Pizza baking in Wood-fired oven by Jared Tarbell from Awesometown, United States of America, CC BY 2.0.

Unelected local bureaucrats in progressive cities have a long history of imposing costly regulations on their residents and small businesses, and the latest example comes from New York City. It was recently reported the city’s Department of Environmental Protection has drafted a new rule taking aim at wood and coal-fired ovens, which are commonly used by restaurants to cook up the Big Apple’s iconic pizzas.  

 Specifically, the proposed DEP rule would require pizzerias to assess their oven’s exhaust systems and evaluate whether they could feasibly install pollution control devices that would decrease their emissions by 75 percent. If deemed possible, they would be forced to install and maintain scrubbers at the restaurant’s expense. And if no such device can be installed, restaurant owners would still need to find a way to reduce their oven’s emissions by 25 percent or submit an explanation as to why they cannot do so.  

 Like every other government mandate, NYC’s pizza oven rule comes with a cost. One restaurant owner in Brooklyn has already spent $20,000 on an air filter system to preemptively satisfy its requirements. “It’s not just the expense of having it installed, it’s the maintenance,” says Paul Giannone, owner of Paulie Gee’s. “I got to pay somebody to do it, to go up there every couple of weeks and hose it down and, you know, do the maintenance.” Although the business paid for the installation, Giannone warns that the burden will ultimately be passed onto his customers through higher prices.  

 Another local restaurateur decried the proposed regulation as harmful to New York pizza’s signature taste, claiming “If you [mess] around with the temperature in the oven you change the taste. That pipe, that chimney, it’s that size to create the perfect updraft, keeps the temp perfect, it’s an art as much as a science. You take away the char, the thing that makes the pizza taste great, you kill it.” Swift backlash has already come from customers as well. One protester went so far as to throw slices of pizza at New York City Hall while shouting “Give us pizza or give us death!”  

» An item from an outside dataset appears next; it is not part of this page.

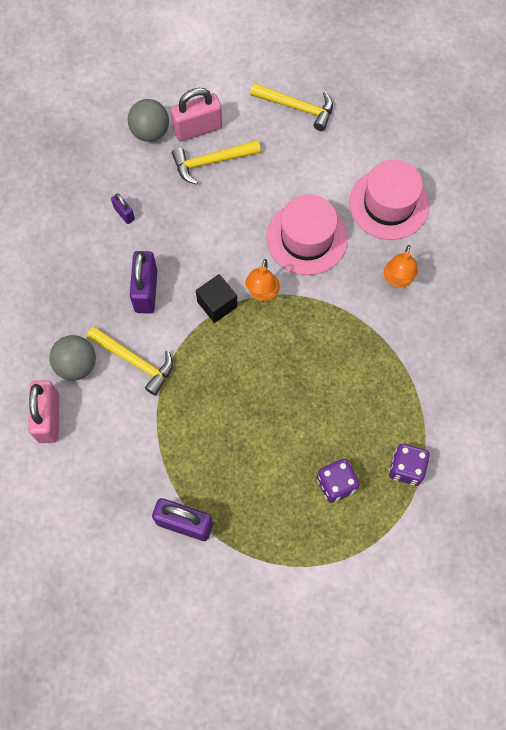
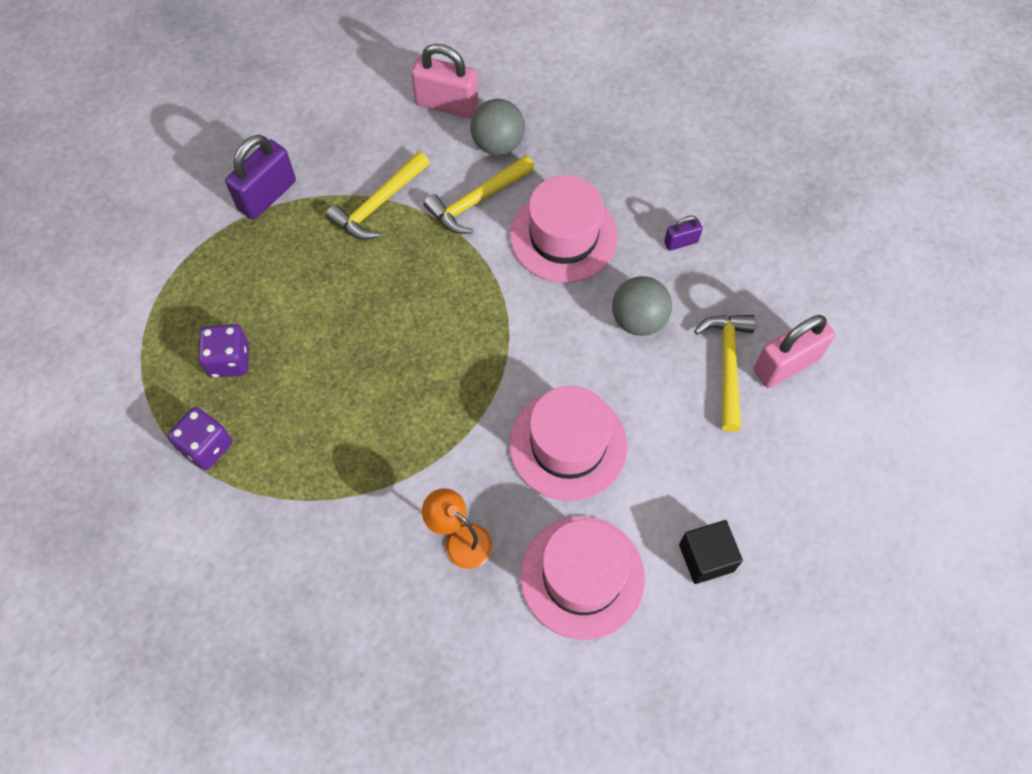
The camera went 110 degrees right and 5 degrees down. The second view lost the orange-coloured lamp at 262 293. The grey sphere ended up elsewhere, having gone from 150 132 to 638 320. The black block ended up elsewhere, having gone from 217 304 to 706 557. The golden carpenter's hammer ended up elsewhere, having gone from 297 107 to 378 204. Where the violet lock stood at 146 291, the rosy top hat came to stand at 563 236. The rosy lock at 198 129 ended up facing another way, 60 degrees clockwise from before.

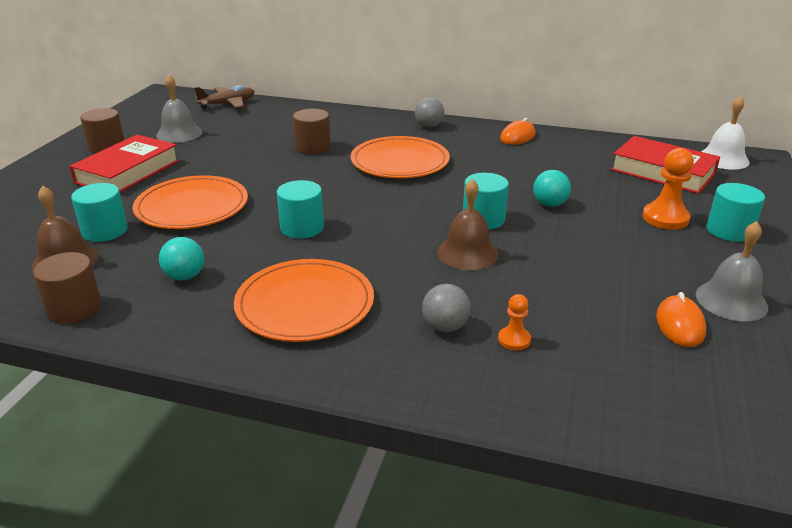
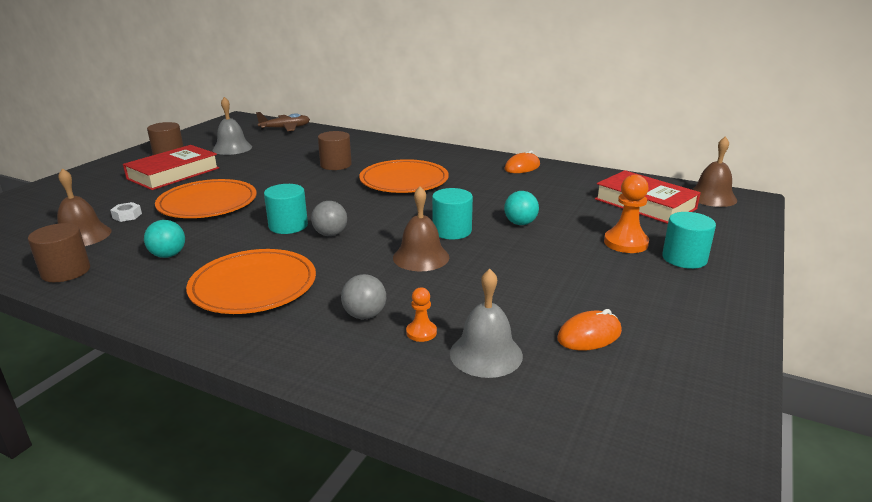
The camera went 10 degrees right and 5 degrees down. The grey sphere ended up elsewhere, having gone from 429 126 to 330 234. The grey hand bell ended up elsewhere, having gone from 731 300 to 486 354. Where the teal cylinder stood at 105 231, the snow-white hexagon nut came to stand at 127 216. What was the snow-white hand bell at 723 159 turned into the russet hand bell at 712 197. The orange-coloured PC mouse at 680 324 ended up facing another way, 45 degrees clockwise from before.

 In the end, the combined cost of professional inspections, device installation, and regular maintenance may prove to be prohibitive for dozens of restaurants that employ wood and coal-burning ovens. Should the proposed regulation be instituted, pizzerias may need to abandon their generations-old traditions and purchase all new ovens—or simply shut down entirely.  

 Texans don’t have to worry about locally-imposed pizza oven regulations or gas stove bans being proposed in any of their major cities, which are all governed by Democrats. That’s because the recently-enacted Regulatory Consistency Act preempts such local regulatory powers. Any state lawmaker interested in preserving consumer freedom and shielding businesses from costly and misguided local regulations — like an unnecessary pizza oven regulation, gas stove ban, flavored vape prohibition, or plastic bag ban – would be wise to consider Texas-style preemption.